*** Opening of Input records ***

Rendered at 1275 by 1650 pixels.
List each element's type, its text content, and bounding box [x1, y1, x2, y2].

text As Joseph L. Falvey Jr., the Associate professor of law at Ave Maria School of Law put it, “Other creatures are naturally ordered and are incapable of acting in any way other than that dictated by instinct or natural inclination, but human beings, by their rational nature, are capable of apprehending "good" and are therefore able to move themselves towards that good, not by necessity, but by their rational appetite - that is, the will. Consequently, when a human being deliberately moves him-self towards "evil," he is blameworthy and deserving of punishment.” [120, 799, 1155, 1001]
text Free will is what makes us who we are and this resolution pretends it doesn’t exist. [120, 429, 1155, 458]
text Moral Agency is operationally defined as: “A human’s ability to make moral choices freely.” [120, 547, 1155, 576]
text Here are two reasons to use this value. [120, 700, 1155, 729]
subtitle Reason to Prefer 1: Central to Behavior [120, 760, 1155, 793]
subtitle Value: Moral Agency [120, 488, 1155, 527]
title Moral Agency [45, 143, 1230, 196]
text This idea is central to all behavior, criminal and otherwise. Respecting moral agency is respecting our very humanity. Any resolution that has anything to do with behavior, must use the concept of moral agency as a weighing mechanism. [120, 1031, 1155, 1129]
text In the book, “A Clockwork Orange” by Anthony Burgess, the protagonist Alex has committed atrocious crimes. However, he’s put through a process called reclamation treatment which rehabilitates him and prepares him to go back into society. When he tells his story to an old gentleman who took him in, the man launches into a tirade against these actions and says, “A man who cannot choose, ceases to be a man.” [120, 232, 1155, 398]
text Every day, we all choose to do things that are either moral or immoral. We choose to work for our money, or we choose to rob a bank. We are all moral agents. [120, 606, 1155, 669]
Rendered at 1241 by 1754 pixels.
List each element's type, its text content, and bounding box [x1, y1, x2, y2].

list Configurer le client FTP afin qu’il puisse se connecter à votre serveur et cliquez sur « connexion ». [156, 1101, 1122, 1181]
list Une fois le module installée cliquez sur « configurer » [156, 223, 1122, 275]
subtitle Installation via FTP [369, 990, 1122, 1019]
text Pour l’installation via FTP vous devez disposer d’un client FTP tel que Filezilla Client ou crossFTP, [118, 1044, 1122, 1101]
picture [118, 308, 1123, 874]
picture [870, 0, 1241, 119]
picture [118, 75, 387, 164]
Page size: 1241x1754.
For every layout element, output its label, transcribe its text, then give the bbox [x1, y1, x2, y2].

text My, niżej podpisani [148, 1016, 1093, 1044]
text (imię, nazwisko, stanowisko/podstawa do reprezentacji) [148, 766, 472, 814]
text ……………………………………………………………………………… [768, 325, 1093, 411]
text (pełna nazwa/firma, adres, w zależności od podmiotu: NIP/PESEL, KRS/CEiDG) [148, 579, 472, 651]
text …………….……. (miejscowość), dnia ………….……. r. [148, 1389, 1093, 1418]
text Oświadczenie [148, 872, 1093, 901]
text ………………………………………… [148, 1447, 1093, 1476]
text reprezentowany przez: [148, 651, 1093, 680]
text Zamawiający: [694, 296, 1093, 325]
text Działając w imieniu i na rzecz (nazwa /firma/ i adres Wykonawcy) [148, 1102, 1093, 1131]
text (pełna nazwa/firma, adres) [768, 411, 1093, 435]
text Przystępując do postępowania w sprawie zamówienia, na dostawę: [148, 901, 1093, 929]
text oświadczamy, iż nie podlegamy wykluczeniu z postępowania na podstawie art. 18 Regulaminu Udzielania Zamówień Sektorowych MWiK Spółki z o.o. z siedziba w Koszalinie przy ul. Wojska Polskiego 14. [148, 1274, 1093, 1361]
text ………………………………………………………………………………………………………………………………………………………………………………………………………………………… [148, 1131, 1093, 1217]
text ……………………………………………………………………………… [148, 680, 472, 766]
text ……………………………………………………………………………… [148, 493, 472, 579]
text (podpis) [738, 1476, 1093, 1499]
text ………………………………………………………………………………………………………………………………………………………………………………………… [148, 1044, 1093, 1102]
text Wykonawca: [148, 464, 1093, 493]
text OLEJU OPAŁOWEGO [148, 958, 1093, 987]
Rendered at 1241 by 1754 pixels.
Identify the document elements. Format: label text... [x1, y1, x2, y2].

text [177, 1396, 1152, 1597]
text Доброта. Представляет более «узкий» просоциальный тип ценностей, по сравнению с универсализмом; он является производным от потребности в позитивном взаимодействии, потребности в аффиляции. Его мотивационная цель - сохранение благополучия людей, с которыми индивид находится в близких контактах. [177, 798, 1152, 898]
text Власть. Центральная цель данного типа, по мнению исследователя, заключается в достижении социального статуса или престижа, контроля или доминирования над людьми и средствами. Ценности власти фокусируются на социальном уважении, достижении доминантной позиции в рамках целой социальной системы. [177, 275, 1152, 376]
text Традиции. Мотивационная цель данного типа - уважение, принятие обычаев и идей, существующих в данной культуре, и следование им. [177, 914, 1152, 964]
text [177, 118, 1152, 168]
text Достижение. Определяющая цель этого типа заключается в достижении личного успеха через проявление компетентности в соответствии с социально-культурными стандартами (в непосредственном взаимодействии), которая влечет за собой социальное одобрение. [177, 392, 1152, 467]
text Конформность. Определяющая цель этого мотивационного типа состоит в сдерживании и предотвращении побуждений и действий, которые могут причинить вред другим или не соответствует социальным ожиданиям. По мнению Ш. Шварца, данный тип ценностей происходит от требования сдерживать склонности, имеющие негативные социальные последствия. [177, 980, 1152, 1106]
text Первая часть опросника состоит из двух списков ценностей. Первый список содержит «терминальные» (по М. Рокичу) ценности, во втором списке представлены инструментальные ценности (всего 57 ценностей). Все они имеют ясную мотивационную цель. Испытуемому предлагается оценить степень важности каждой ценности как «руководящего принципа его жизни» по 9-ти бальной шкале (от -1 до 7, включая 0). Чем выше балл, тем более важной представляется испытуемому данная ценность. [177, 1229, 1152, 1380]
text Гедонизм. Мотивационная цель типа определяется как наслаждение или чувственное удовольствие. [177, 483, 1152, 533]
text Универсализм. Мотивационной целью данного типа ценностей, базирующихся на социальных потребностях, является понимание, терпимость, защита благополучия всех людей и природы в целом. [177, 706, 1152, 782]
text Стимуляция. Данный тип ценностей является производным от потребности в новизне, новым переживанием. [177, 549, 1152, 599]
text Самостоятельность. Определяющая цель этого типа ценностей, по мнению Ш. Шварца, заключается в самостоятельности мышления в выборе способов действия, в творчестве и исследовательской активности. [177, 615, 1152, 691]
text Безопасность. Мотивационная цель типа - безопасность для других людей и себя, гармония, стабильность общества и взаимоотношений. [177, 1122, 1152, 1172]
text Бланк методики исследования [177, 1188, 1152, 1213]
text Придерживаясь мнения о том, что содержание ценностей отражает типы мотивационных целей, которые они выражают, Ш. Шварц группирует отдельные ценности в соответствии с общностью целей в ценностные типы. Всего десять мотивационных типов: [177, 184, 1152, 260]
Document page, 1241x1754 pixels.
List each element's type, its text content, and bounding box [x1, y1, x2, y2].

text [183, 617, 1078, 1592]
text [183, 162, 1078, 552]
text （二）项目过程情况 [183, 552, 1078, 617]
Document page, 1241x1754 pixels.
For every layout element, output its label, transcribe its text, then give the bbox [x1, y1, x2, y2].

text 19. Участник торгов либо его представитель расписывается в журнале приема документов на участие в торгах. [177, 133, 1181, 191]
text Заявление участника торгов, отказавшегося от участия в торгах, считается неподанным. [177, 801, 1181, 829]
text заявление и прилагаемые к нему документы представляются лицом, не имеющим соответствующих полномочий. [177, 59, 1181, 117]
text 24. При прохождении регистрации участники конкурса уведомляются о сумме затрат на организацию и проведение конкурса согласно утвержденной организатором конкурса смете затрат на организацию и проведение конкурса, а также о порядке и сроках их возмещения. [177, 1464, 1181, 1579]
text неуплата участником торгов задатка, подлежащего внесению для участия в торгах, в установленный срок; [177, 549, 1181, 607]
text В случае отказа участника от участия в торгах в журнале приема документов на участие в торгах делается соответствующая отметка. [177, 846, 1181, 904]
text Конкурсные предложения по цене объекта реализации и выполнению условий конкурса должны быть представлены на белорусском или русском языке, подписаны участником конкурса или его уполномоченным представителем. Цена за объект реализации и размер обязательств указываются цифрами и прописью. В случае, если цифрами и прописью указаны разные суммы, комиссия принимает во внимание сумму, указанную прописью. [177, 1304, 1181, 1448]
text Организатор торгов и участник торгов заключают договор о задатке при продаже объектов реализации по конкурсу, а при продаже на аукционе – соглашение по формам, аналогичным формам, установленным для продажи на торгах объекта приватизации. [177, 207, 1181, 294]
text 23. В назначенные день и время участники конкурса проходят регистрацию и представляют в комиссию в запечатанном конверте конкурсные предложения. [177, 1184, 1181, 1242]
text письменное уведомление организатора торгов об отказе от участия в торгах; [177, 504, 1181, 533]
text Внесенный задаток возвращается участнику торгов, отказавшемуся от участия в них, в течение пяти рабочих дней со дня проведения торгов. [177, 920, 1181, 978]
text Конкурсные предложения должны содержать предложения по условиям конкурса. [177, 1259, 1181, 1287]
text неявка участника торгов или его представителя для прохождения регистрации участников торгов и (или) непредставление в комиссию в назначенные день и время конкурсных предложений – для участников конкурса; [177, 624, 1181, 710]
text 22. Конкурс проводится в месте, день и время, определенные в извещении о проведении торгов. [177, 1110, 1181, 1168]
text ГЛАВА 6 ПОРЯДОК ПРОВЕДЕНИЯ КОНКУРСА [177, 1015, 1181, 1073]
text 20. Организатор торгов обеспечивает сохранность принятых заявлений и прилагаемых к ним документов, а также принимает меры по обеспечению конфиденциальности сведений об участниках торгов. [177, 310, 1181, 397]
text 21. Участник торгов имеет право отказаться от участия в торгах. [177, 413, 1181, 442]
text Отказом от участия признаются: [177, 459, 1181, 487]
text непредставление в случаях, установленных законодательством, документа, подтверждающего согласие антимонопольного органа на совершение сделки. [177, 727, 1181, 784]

*** Close of Input records ***

In the entries, how many lines include the string "более"? Only the number should be given.

Solution to the exercise:
2